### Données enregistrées
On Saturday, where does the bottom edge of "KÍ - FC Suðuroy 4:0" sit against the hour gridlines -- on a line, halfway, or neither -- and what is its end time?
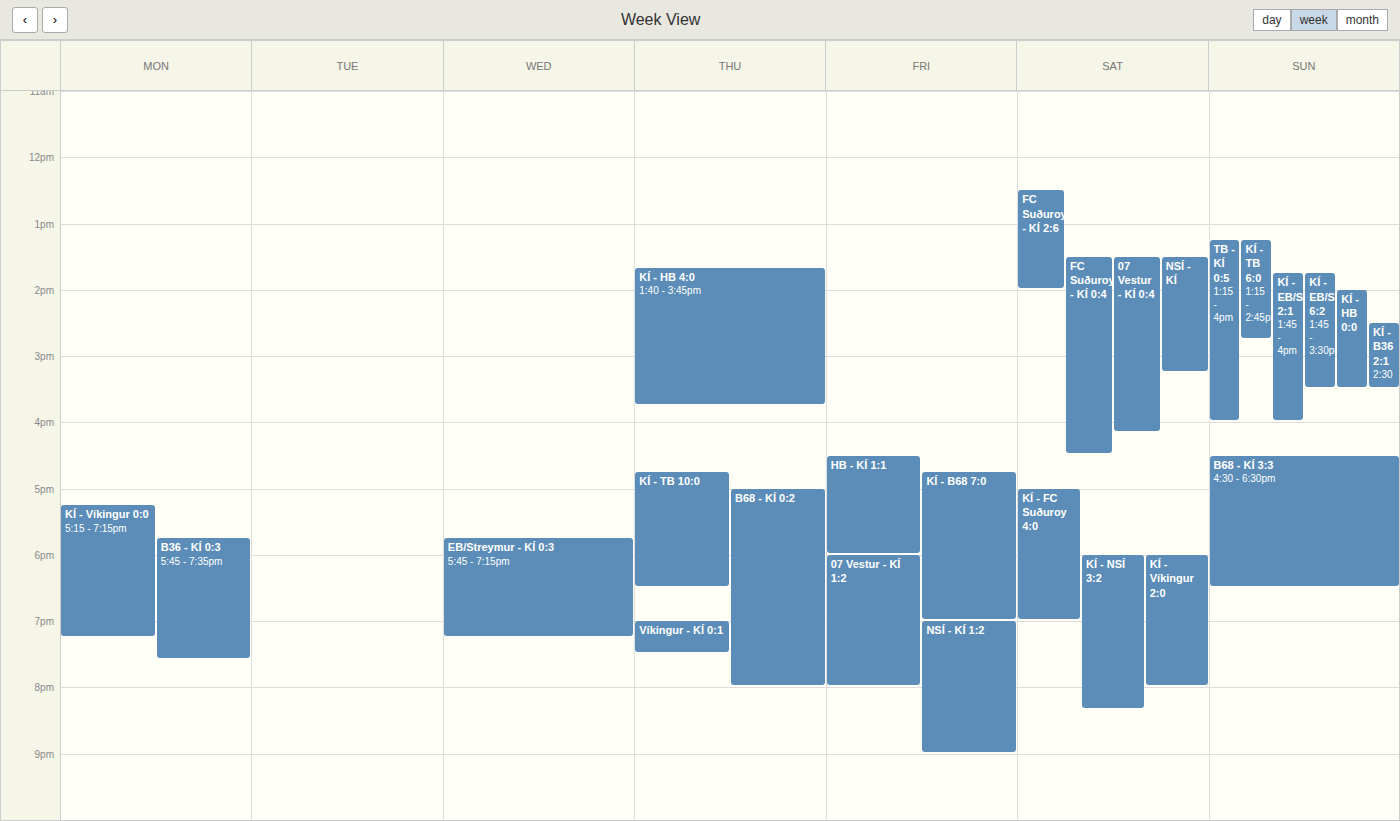
7:00 PM -- exactly on the 7 PM line.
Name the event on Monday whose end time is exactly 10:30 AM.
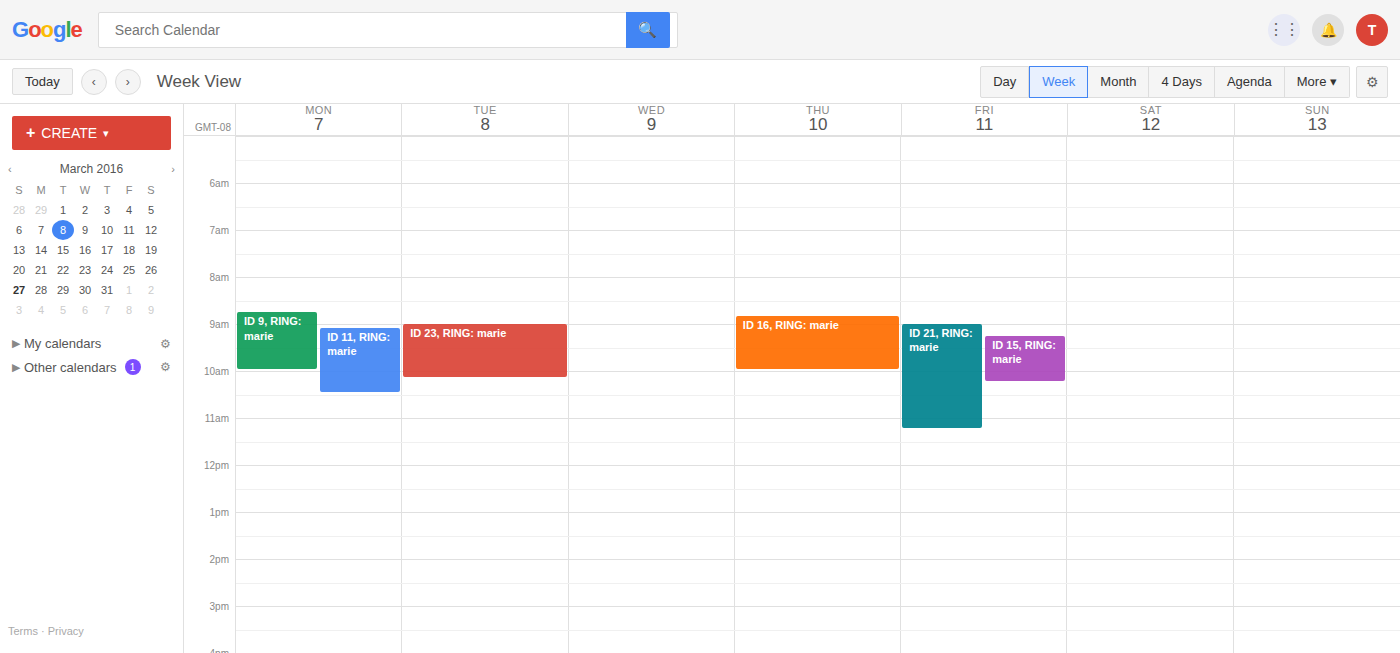
"ID 11, RING: marie"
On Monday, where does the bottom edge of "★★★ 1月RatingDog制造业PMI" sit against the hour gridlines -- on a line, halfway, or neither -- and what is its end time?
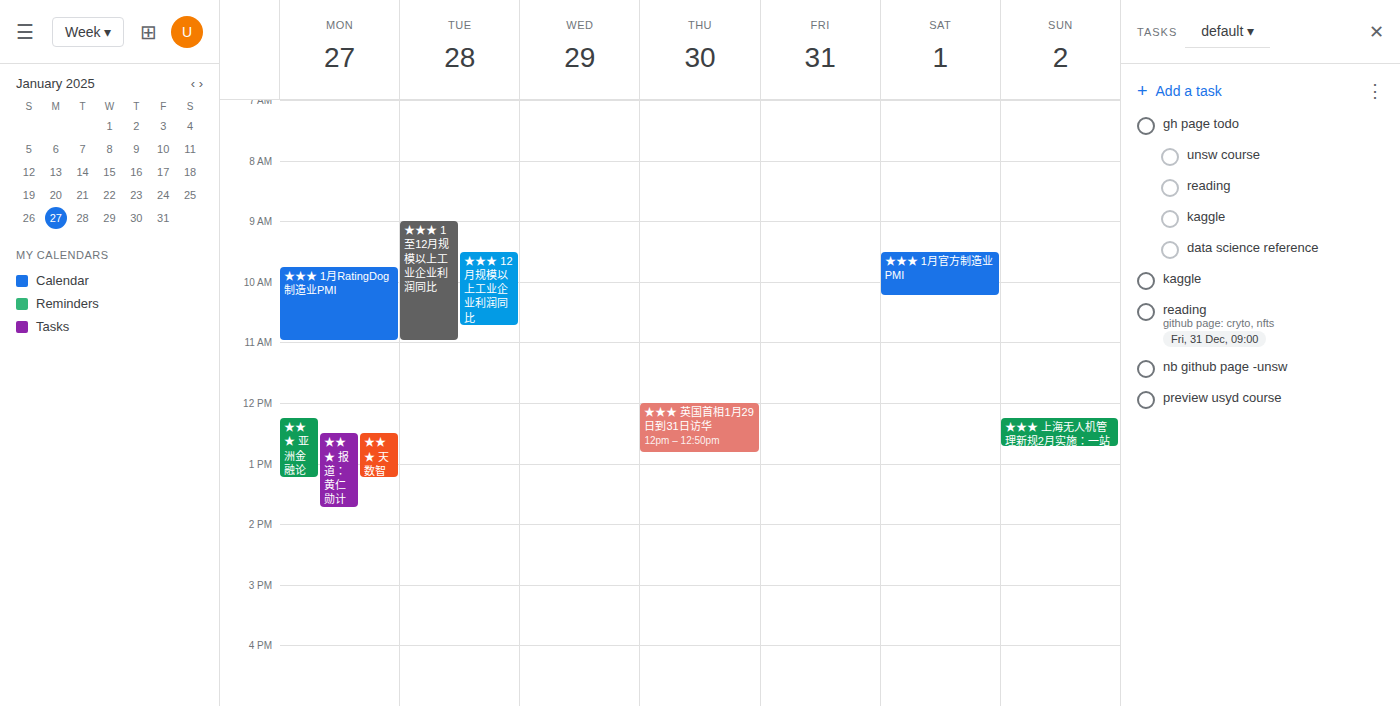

### Objectif visé
Reproduisez fidèlement les enregistrements depuis la ligne qui contient « Name the event » jusqu'à la fin des enregistrements, ces deux limites comprises. Omettez les images dans votre réponse.

### Solution proposée
Name the event on Monday whose end time is exactly 10:30 AM.
"ID 11, RING: marie"
On Monday, where does the bottom edge of "★★★ 1月RatingDog制造业PMI" sit against the hour gridlines -- on a line, halfway, or neither -- and what is its end time?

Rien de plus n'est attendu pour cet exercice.